8. No stunt penises were used.

Joe Manganiello in 'Magic Mike' (2012).
Joe Manganiello in 'Magic Mike' (2012). / Glen Wilson - © 2012 Warner Bros. Entertainment Inc.

When Big Dick Richie (Manganiello) administered a penis pump to, ahem, prepare to take the stage, Manganiello admitted to MTV that the appendage seen in the foreground of the scene in the Xquisite backroom is not a fake or a body double’s. Tatum remembers Manganiello being so meticulously Method that he was almost “blacking out” from constantly using the pump. When he was asked whether or not the device did its job, Manganiello was clear: "Oh ... it works!”

9. Magic Mike marked a turning point in the McConnaisance.

Magic Mike: Oscar winner was never likely to happen. Still, critics were so taken with the film’s complex portrayal of male stripping that awards speculation hummed away, especially around McConaughey. Hot from supporting roles in well regarded yet underseen indie darlings like Richard Linklater's Bernie, William Friedkin's Killer Joe, and Jeff Nichols's Mud, McConaughey was propelled back to the mainstream with his depiction of lascivious strip club owner Dallas, a role that cemented the McConnaisance as a traceable cultural trend. The ultimately unfulfilled Oscar momentum he accumulated for Magic Mike would culminate in a Best Actor statue for Dallas Buyers Club one year later, at the peak of the actor's revival. 

10. It should have been one of Soderbergh’s last films.
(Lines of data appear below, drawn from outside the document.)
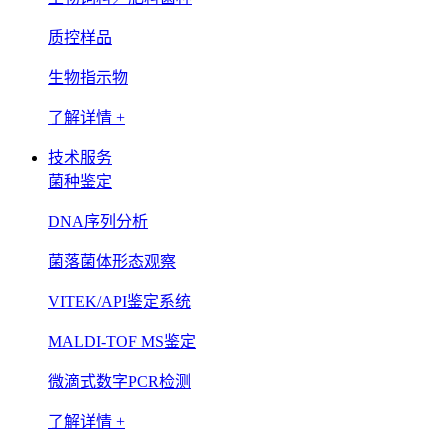
质控样品
生物指示物
了解详情 +
技术服务
菌种鉴定
DNA序列分析
菌落菌体形态观察
VITEK/API鉴定系统
MALDI-TOF MS鉴定
微滴式数字PCR检测
了解详情 +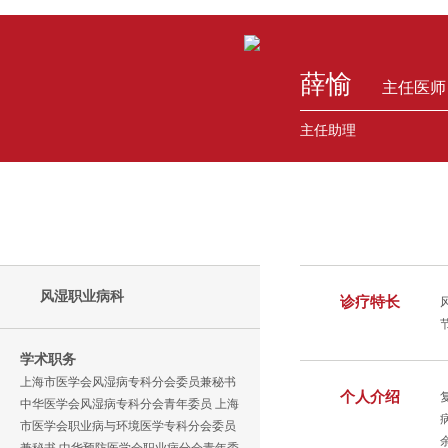
薛愉
主任医师
主任助理
风湿职业病科
诊疗特长
学术职务
上海市医学会风湿病专科分会委员兼秘书
个人介绍
中华医学会风湿病专科分会青年委员 上海
市医学会职业病与环境医学专科分会委员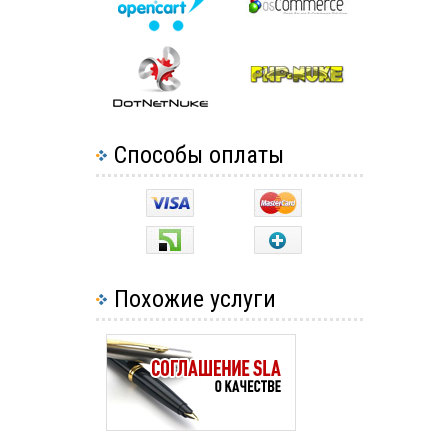
Способы оплаты
Похожие услуги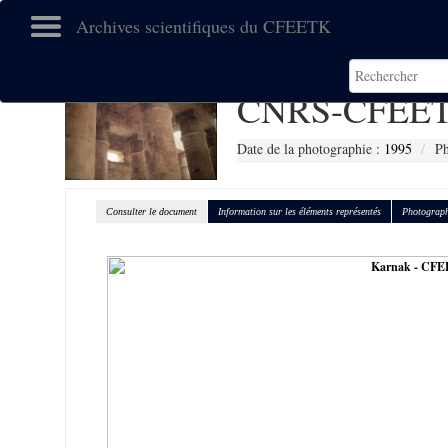
Archives scientifiques du CFEETK
CNRS-CFEET
Date de la photographie :
1995
Ph
Consulter le document
Information sur les éléments représentés
Photograph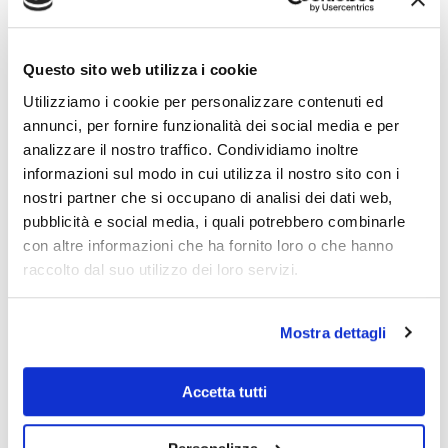
Giugno 2023
Aprile 2023
Questo sito web utilizza i cookie
Utilizziamo i cookie per personalizzare contenuti ed
Dicembre 2022
annunci, per fornire funzionalità dei social media e per
Novembre 2022
analizzare il nostro traffico. Condividiamo inoltre
informazioni sul modo in cui utilizza il nostro sito con i
Agosto 2022
nostri partner che si occupano di analisi dei dati web,
pubblicità e social media, i quali potrebbero combinarle
Dicembre 2021
con altre informazioni che ha fornito loro o che hanno
Giugno 2021
raccolto dal suo utilizzo dei loro servizi.
Marzo 2021
Mostra dettagli
Ottobre 2020
Luglio 2020
Accetta tutti
Giugno 2019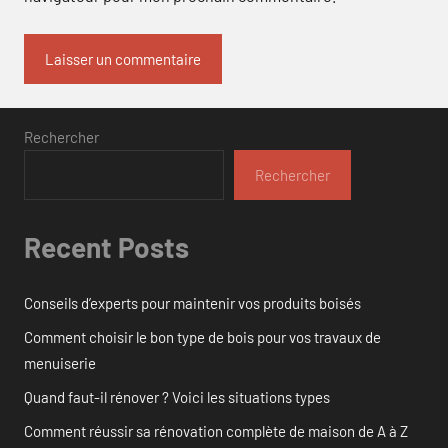
Rechercher
Rechercher
Recent Posts
Conseils d’experts pour maintenir vos produits boisés
Comment choisir le bon type de bois pour vos travaux de
menuiserie
Quand faut-il rénover ? Voici les situations types
Comment réussir sa rénovation complète de maison de A à Z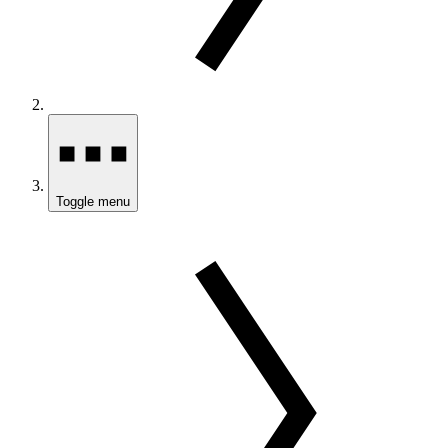
Toggle menu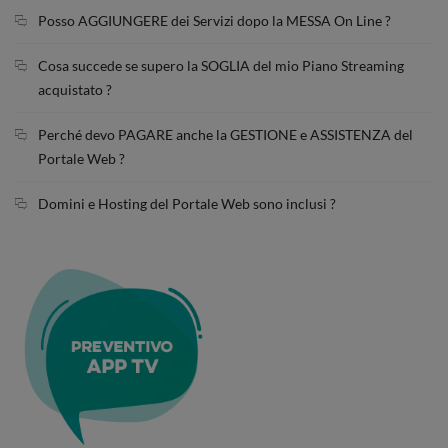
Posso AGGIUNGERE dei Servizi dopo la MESSA On Line ?
Cosa succede se supero la SOGLIA del mio Piano Streaming
acquistato ?
Perché devo PAGARE anche la GESTIONE e ASSISTENZA del
Portale Web ?
Domini e Hosting del Portale Web sono inclusi ?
Steven Soderbergh, Channing Tatum
Channing Tatum and Steven Soderbergh / Rick Diamond/GettyImages

Soderbergh wanted out of Hollywood. As early as 2009, the Oscar-winning director had been flirting with retirement. Before he’d even signed on to direct Magic Mike, the threats became more concrete. In 2013, the director told Vulture that he was “at the end of this version of [himself]” and if relieving that state meant “annihilating everything that came before and starting from scratch,” he’d do it. Despite the success of what were supposed to be his final two films, Magic Mike and Side Effects (which also starred Tatum), the director hung it up in 2013 and left filmmaking to work on television and painting. It didn’t take. Three years later, following his work on the TV show The Knick and directing on Broadway, Soderbergh returned to movie directing with Logan Lucky, which again reunited him with Tatum.